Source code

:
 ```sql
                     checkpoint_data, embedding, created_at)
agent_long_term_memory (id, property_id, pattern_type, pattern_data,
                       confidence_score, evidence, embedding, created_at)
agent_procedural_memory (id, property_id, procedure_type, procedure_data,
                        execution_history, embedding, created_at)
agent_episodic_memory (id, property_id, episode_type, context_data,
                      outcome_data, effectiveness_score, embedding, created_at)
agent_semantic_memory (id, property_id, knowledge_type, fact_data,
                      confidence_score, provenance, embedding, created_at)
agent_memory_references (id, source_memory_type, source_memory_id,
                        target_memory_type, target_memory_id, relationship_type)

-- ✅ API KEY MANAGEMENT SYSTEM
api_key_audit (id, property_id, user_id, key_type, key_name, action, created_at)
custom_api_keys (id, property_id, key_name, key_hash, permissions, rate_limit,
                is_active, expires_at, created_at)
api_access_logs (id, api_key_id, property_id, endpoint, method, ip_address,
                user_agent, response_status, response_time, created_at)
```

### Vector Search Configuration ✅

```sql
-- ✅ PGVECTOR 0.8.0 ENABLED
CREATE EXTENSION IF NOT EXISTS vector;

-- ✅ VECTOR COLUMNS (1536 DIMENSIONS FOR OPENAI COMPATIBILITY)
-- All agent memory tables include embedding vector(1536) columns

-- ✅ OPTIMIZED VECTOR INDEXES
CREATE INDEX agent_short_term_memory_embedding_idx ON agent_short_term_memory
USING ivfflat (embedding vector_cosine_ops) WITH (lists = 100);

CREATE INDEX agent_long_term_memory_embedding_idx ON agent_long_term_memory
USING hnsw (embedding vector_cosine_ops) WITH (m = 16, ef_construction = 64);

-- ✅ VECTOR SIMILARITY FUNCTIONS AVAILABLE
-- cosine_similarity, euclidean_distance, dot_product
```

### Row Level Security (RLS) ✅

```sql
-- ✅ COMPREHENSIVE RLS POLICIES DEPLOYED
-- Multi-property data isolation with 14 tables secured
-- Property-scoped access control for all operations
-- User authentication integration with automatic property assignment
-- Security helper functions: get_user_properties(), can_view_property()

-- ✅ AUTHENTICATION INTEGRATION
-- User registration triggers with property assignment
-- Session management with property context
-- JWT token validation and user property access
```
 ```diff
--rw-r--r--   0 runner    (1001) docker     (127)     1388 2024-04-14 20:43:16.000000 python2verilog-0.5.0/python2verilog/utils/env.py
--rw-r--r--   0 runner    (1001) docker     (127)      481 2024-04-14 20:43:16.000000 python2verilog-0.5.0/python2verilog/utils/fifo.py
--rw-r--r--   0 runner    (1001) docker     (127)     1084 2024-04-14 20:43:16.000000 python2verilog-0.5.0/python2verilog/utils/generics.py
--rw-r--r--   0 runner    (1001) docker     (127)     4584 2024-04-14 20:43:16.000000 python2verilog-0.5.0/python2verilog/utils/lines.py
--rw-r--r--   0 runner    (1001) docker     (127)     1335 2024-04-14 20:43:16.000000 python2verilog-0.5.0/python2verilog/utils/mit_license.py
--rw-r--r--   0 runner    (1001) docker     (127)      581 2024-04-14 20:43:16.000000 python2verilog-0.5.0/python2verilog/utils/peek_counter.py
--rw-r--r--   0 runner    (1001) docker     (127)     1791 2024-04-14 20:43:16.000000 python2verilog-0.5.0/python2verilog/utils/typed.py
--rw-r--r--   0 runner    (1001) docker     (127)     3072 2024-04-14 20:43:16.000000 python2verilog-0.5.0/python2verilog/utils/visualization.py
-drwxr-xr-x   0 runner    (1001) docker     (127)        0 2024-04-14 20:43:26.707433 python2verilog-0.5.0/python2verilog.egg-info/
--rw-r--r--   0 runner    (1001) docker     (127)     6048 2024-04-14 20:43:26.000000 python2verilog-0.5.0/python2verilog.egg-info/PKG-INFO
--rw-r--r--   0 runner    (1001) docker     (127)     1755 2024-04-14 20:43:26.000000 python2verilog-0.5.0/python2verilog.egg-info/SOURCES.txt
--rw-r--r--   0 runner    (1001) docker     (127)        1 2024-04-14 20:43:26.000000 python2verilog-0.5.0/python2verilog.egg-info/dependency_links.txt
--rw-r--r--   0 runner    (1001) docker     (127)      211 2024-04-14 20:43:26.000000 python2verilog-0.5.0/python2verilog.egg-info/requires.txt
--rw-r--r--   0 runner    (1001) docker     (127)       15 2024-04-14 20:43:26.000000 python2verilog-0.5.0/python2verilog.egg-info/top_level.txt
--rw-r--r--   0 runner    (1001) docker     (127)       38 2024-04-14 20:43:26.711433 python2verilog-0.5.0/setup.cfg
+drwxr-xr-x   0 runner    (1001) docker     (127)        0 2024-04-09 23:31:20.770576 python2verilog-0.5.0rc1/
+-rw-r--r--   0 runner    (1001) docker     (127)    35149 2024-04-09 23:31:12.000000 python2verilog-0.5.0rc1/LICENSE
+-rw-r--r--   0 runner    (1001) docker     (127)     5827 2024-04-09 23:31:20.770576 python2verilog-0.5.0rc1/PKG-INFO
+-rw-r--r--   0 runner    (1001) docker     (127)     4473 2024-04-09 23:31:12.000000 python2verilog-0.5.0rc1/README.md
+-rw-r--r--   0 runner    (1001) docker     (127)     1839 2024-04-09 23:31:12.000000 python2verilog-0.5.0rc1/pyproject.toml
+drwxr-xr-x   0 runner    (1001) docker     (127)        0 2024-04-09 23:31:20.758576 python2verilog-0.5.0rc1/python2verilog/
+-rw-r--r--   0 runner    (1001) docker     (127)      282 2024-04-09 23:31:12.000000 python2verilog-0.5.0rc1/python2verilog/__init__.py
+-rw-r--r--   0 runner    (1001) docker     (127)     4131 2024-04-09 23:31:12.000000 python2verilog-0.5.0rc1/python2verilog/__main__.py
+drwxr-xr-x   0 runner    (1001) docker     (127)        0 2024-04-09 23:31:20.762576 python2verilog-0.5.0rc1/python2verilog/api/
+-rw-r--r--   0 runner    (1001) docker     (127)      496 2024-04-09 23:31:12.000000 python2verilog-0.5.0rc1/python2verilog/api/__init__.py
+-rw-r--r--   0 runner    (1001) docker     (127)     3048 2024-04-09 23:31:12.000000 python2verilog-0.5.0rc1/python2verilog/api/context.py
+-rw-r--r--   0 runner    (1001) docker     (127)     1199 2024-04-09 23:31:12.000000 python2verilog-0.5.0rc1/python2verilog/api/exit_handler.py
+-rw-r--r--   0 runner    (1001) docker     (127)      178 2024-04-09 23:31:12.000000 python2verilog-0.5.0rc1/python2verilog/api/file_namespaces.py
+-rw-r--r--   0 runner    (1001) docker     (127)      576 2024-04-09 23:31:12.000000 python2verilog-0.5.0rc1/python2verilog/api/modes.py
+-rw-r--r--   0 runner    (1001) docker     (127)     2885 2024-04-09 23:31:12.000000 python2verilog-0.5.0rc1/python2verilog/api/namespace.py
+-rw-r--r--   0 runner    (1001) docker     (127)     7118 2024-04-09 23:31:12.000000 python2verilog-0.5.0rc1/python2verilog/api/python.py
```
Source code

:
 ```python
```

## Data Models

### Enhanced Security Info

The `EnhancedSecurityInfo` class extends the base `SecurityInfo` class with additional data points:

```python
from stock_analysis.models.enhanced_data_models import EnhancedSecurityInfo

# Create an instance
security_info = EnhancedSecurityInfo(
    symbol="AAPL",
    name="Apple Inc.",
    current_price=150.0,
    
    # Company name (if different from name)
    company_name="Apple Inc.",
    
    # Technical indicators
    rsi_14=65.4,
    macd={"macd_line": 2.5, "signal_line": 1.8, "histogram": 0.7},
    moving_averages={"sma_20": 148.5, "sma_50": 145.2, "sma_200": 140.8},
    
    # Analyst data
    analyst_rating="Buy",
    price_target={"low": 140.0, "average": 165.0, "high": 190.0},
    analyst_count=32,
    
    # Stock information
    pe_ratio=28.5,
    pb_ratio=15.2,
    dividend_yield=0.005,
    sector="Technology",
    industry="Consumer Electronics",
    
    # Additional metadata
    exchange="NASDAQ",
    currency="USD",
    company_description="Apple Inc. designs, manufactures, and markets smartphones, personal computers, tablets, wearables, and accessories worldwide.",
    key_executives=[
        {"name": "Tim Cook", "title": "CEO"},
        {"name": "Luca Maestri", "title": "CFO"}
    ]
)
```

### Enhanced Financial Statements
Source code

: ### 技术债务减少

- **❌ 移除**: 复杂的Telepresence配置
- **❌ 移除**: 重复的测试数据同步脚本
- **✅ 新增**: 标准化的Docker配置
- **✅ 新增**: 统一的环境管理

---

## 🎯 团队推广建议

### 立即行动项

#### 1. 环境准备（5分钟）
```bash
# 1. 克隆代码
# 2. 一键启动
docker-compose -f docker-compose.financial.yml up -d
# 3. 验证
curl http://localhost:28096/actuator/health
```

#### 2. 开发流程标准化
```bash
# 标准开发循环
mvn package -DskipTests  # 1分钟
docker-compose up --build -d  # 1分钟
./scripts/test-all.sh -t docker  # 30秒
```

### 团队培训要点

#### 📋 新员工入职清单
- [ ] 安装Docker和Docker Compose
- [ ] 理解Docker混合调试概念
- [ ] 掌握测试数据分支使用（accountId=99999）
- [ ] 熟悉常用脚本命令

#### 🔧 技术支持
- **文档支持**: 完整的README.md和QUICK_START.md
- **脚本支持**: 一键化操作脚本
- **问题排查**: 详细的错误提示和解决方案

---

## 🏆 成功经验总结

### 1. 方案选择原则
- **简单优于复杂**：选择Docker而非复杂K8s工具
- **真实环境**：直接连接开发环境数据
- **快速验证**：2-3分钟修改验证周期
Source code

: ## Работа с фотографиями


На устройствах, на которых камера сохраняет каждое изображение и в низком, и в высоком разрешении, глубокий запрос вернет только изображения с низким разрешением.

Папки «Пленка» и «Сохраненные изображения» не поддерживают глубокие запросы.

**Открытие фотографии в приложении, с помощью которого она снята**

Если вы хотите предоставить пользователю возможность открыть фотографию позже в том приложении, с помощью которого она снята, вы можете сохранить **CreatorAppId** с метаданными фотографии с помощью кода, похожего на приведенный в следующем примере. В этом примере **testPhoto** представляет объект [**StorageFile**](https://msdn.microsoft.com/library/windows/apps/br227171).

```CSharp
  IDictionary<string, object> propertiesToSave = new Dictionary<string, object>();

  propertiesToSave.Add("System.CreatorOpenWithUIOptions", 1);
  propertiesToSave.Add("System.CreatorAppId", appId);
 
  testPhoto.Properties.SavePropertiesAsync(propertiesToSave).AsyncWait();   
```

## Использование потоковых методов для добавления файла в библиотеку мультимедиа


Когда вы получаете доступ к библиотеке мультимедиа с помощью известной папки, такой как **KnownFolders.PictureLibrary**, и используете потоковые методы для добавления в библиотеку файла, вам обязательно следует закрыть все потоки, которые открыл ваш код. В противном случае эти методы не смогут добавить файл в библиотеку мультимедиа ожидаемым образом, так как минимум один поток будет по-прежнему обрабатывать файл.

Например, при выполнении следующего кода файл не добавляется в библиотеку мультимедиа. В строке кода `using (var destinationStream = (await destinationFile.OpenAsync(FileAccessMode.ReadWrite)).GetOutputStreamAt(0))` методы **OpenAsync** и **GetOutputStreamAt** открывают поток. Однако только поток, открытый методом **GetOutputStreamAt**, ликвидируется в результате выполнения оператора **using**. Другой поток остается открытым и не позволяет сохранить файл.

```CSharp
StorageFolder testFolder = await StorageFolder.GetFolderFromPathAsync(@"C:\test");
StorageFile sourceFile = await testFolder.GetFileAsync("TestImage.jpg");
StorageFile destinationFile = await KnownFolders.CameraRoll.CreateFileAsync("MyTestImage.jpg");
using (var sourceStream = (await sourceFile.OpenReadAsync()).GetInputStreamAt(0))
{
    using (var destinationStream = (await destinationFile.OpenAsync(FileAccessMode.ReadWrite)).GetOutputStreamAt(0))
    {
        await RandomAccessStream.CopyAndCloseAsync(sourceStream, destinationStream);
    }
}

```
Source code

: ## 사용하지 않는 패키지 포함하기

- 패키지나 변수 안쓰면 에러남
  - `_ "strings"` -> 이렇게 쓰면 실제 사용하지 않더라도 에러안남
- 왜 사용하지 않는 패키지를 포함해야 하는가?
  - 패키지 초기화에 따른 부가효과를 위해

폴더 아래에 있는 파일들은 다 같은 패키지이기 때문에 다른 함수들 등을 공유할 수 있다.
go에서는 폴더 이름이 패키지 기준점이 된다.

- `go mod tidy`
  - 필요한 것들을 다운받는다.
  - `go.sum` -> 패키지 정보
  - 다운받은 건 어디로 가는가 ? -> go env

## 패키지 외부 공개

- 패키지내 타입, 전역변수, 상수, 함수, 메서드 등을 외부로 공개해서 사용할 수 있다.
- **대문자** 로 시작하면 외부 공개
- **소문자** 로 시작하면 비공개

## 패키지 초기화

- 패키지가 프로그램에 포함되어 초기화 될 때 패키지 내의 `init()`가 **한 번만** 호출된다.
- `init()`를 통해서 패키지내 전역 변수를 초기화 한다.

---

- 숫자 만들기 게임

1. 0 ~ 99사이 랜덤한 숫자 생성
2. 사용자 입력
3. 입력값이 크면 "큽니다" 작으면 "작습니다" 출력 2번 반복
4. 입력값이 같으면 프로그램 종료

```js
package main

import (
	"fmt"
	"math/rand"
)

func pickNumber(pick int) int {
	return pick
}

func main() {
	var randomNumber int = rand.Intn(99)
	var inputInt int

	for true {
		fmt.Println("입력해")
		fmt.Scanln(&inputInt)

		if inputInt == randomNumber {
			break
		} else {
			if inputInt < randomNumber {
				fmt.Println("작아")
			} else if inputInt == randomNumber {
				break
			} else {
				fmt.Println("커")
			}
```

__________

### Task details
Copy out every line from the records that has the word "FileAccessMode".

### Written reply
Например, при выполнении следующего кода файл не добавляется в библиотеку мультимедиа. В строке кода `using (var destinationStream = (await destinationFile.OpenAsync(FileAccessMode.ReadWrite)).GetOutputStreamAt(0))` методы **OpenAsync** и **GetOutputStreamAt** открывают поток. Однако только поток, открытый методом **GetOutputStreamAt**, ликвидируется в результате выполнения оператора **using**. Другой поток остается открытым и не позволяет сохранить файл.
    using (var destinationStream = (await destinationFile.OpenAsync(FileAccessMode.ReadWrite)).GetOutputStreamAt(0))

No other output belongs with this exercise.